* [ЗАДАНИЯ]:
A – Ответь по отрывку о Гедде и Тесмане:
(i) На какую кафедру претендует Тесман?
(ii) Кому Тесман хочет рассказать о своей радости?
(iii) Что Гедда, по её словам, почувствовала в ту минуту, когда сжигала рукопись?
B – Продолжи отрывок о Гедде и Тесмане после последней фразы.

* [ОТРЫВОК]:
* * * * * * * * *
Гедда, подавляя почти невольный «смех», уверяет мужа, что она сожгла рукопись Левборга из любви к нему, к Тесману, чтобы избавить его окончательно от слишком опасного соперника по соисканию кафедры истории культуры. Муж так самодоволен и ограничен, что, после некоторого колебания, верит Гедде. И вдруг он забывает всякую человеческую пристойность, он отдается самой циничной радости по поводу гибели своего лучшего друга, своего опаснейшего соперника. Ессе homo![105] В это мгновение Тесман, всеми уважаемый человек, со своей радостью и любовью к жизни отвратительнее для нравственного чувства, чем преступная, лживая Гедда со своим отрицанием жизни и ненавистью к людям. Чтобы вполне насладиться его позором и унижением, Гедда сообщает Тесману, что в ту самую минуту, когда она сжигала рукопись, создание Тэа и Левборга, их ребенка, она почувствовала первые признаки беременности. Тогда Тесман обнаруживает до глубины свою природу; мы вдруг понимаем, какая бездна животного эгоизма в том семейном инстинкте, который восхваляется выше всех принципов а верований современной, буржуазной моралью, Тесман ведь только, как будущий отец, как добрый семьянин, радуется, что чужого ребенка нет на свете, что его ребенок будет жить. Радость этого добродетельного представителя мещанской морали – настоящая радость самца-зверя, торжествующего в борьбе за существование. Он не может удержать восторга и хочет сообщить все старой служанке дома, Берте. Тогда Гедда чувствует к его уродству такое отвращение, что больше не в силах смеяться. Она не скрывает, как он гадок ей, и даже на одно мгновение теряет свое вечное самообладание. Она сжимает руки в отчаянии:
– О, я умру, умру от всего этого!
* * * * * * * * *
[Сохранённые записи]
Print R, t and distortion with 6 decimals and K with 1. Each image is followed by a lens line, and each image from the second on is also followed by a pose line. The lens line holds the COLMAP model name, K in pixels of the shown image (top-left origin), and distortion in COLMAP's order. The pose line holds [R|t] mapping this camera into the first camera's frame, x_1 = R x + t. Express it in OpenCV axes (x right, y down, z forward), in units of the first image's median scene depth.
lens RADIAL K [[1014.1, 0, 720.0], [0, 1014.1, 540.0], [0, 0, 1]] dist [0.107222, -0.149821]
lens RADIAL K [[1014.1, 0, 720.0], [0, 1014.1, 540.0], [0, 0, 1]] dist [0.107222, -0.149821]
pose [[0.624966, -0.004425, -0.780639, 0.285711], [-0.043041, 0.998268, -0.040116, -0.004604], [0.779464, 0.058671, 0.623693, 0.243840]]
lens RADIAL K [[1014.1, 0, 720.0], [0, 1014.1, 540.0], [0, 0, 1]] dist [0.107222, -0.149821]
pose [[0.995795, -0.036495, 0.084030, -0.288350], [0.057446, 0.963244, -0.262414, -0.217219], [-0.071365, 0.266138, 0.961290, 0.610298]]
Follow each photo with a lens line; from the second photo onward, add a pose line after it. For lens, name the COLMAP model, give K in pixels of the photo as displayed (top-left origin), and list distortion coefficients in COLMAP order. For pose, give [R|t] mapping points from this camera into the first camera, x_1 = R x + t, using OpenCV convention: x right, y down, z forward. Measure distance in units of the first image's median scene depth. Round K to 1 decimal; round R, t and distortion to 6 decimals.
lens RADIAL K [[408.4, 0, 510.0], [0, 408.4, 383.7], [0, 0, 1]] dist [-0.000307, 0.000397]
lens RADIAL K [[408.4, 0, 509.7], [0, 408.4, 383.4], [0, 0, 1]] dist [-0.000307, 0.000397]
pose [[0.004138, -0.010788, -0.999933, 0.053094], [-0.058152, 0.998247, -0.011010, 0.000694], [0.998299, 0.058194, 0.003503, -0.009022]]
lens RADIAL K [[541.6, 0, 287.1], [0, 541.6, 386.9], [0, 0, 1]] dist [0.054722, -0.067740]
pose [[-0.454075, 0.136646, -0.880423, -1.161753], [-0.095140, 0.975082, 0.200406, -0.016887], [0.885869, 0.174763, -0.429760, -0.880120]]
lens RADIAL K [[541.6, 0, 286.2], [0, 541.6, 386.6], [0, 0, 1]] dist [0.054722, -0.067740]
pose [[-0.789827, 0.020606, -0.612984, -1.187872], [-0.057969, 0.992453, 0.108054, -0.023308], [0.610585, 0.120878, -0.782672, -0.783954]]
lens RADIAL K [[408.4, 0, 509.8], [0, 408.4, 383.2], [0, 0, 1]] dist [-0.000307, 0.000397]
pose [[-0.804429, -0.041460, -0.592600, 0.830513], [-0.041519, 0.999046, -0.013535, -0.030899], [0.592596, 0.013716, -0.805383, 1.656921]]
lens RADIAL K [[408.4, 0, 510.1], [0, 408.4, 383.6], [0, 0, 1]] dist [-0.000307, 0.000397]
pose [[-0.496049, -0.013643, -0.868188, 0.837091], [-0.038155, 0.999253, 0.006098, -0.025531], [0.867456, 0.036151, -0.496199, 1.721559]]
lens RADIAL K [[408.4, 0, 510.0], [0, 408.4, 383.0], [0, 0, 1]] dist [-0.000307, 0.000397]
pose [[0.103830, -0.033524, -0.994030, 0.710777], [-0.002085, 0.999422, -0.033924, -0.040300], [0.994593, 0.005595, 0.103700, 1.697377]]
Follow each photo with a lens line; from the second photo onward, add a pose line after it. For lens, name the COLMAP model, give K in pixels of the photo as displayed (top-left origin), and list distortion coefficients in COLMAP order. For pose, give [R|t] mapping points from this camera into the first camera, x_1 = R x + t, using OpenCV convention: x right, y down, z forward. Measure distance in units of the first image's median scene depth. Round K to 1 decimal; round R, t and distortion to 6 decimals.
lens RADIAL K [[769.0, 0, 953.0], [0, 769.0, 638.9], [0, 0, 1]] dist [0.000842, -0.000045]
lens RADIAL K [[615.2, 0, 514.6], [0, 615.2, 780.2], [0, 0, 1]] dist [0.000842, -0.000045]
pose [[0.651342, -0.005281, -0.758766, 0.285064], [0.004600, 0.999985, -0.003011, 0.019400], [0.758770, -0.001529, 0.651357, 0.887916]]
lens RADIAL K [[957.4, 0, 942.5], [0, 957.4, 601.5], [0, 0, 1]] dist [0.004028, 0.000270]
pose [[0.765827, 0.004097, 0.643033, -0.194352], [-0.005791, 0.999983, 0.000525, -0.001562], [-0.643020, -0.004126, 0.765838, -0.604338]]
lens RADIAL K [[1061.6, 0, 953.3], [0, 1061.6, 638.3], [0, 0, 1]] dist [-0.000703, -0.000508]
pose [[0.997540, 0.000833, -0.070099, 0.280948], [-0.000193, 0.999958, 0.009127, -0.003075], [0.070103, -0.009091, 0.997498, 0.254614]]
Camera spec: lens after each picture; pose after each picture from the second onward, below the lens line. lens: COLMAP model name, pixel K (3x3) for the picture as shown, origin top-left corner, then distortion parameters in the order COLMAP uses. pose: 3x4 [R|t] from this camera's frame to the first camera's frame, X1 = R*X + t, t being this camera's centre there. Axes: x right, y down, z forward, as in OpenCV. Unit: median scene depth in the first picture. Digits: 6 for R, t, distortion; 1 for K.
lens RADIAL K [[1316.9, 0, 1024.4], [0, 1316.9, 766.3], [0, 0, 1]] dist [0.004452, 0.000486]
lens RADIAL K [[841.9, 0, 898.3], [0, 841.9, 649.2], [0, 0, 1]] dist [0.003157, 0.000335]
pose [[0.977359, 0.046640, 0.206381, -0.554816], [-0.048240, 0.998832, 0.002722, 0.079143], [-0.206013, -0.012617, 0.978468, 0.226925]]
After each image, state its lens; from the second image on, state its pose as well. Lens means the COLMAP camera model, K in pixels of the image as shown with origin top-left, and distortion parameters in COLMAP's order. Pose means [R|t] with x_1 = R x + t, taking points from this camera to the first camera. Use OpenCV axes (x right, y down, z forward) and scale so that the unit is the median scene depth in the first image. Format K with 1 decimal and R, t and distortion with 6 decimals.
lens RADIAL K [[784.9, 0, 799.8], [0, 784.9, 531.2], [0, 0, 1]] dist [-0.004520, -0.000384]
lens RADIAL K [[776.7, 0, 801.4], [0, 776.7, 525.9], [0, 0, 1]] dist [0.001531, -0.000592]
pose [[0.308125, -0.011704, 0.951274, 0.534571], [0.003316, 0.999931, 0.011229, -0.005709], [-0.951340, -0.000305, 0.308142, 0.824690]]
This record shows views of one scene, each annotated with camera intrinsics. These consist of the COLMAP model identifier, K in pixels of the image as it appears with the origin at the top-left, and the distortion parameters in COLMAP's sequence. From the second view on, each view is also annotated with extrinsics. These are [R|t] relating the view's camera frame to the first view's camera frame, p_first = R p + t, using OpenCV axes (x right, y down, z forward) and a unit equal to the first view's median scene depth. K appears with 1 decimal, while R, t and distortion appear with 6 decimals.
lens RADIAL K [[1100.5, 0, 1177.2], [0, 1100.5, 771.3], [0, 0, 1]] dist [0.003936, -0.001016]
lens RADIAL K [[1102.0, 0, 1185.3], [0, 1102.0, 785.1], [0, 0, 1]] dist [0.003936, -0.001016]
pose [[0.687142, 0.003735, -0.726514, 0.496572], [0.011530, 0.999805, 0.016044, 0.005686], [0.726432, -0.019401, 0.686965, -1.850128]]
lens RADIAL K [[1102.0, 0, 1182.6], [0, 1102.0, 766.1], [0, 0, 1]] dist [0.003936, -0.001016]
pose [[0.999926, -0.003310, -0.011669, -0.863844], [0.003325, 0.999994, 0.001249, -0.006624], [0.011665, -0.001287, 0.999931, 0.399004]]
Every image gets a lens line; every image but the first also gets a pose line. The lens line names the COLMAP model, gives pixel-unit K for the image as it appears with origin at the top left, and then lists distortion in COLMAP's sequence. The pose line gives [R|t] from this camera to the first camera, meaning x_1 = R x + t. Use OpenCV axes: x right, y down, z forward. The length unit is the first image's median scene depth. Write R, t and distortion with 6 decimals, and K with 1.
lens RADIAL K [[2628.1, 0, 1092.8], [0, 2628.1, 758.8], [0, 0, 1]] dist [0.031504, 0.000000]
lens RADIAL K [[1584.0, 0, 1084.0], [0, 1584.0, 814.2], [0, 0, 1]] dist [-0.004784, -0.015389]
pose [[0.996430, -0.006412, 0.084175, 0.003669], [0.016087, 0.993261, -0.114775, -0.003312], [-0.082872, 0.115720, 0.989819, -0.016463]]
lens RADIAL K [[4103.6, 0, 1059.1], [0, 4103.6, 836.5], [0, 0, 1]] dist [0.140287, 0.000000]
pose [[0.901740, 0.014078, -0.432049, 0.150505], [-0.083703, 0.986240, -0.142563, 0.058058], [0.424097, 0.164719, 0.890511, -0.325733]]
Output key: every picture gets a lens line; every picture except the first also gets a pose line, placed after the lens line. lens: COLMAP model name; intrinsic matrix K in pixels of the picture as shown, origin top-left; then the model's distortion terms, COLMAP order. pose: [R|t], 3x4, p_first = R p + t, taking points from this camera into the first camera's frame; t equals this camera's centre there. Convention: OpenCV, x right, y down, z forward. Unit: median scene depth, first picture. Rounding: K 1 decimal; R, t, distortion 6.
* * * * * * * * *
* [ОТВЕТЫ]:
A –
(i) На кафедру истории культуры.
(ii) Старой служанке дома, Берте.
(iii) Первые признаки беременности.

B –
Тесман. От чего, Гедда?.. Что?.. Как?..
Гедда (холодно, овладев собою). От всего смешного, Иерген.
Тесман. – Смешного? Это потому, что я так счастлив. Впрочем, может быть, в самом деле не следует говорить Берте.
И только в самом конце разговора он смутно чувствует, что вел себя непристойно, и вспоминает, что все-таки надо, если не быть, то, по крайней мере, казаться человеком. Он принимает обычный растерянный вид и вздыхает о бедном погибшем друге: «Нет, нет. Боже мой! А рукопись-то, рукопись! Как бы там ни было, а вчуже становится страшно, как подумаешь о бедном Эйлерте!
Когда советник Брак приносит в дом Тесмана известие, что Левборг убил себя, Гедда остается спокойной и холодной, она замечает: «Так скоро?» – и расспрашивает Брака о подробностях самоубийства. Ею овладевает любопытство: ей хочется узнать, была ли «красота» в смерти того, кто ее любил.
Брак. Он выстрелил себе в грудь.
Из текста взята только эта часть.